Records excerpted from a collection
- Opening Delimiter -

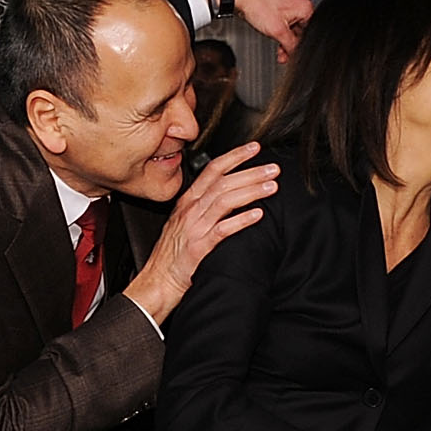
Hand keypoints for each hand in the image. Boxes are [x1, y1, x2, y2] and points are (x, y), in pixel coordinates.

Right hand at [124, 141, 278, 326]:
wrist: (157, 282)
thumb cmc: (173, 256)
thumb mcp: (185, 223)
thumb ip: (204, 207)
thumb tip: (230, 194)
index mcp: (188, 202)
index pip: (212, 170)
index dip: (234, 156)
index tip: (254, 148)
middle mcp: (190, 211)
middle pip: (223, 182)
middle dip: (250, 172)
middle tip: (273, 168)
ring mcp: (194, 228)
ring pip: (224, 201)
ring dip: (251, 191)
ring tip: (272, 186)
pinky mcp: (198, 248)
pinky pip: (222, 230)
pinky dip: (241, 220)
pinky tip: (258, 215)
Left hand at [231, 0, 310, 59]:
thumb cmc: (257, 4)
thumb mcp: (278, 31)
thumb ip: (290, 45)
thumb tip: (294, 53)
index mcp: (305, 7)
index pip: (308, 34)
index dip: (299, 47)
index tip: (292, 55)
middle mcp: (299, 4)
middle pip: (300, 31)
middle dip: (290, 45)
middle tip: (283, 56)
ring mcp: (288, 5)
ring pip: (291, 28)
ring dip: (283, 40)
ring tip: (278, 51)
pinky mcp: (278, 6)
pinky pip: (283, 23)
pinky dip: (278, 32)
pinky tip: (273, 38)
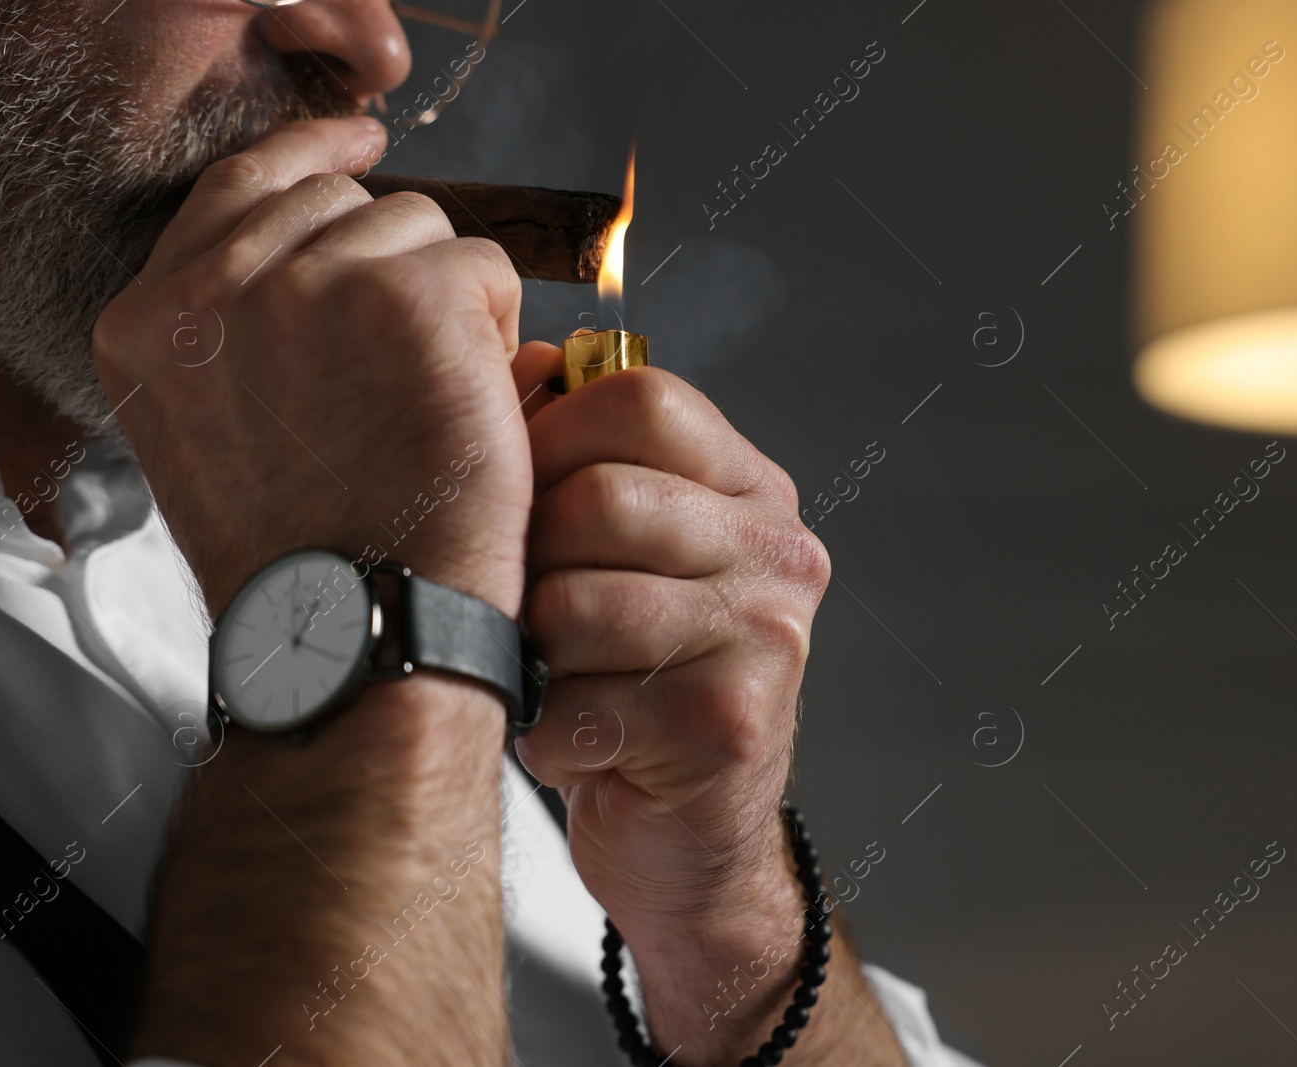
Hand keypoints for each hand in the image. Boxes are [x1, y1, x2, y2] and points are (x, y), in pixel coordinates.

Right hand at [109, 118, 528, 1066]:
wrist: (362, 630)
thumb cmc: (316, 558)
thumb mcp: (225, 433)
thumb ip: (244, 327)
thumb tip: (327, 237)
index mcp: (150, 322)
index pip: (237, 189)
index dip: (309, 158)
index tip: (361, 145)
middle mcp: (212, 287)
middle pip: (338, 199)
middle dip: (393, 264)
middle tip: (415, 362)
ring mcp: (307, 282)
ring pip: (418, 226)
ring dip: (449, 303)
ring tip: (432, 406)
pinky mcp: (407, 294)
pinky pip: (483, 263)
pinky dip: (498, 327)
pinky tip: (472, 404)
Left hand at [511, 352, 832, 1056]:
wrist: (689, 834)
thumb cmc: (628, 680)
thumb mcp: (609, 550)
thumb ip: (572, 452)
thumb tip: (517, 363)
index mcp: (751, 488)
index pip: (641, 399)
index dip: (548, 437)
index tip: (521, 495)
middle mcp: (779, 551)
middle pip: (601, 498)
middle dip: (530, 560)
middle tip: (527, 609)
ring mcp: (766, 638)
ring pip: (578, 603)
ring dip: (535, 654)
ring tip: (554, 676)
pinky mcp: (733, 725)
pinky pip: (582, 702)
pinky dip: (547, 732)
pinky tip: (577, 740)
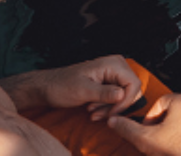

- Closing Delimiter -

- **WHAT YOU WILL DO**
Copy only the lines above from the one containing "pinky tip: (258, 215)" through the one containing "thumb mcp: (225, 433)", both included. Leave out the pictures.

- **RESULT**
pinky tip: (258, 215)
Left hand at [231, 0, 310, 59]:
thumb cmc: (257, 4)
thumb mcp: (278, 31)
thumb ip: (290, 45)
thumb tip: (294, 53)
index mcp: (305, 7)
index pip: (308, 34)
index dip: (299, 47)
index tip: (292, 55)
middle mcp: (299, 4)
middle pip: (300, 31)
middle dip: (290, 45)
middle tip: (283, 56)
ring mcp: (288, 5)
ring pip: (291, 28)
ring dip: (283, 40)
ring tip: (278, 51)
pinky mcp: (278, 6)
pinky pip: (283, 23)
pinky dip: (278, 32)
pinky tip: (273, 38)
Hand keypoints for each hand in the image. Boxes are [x1, y1, x2, y2] and points are (x, y), in pixel coordinates.

Right hand at [109, 118, 528, 1066]:
wrist: (362, 630)
thumb cmc: (316, 558)
thumb mcp: (225, 433)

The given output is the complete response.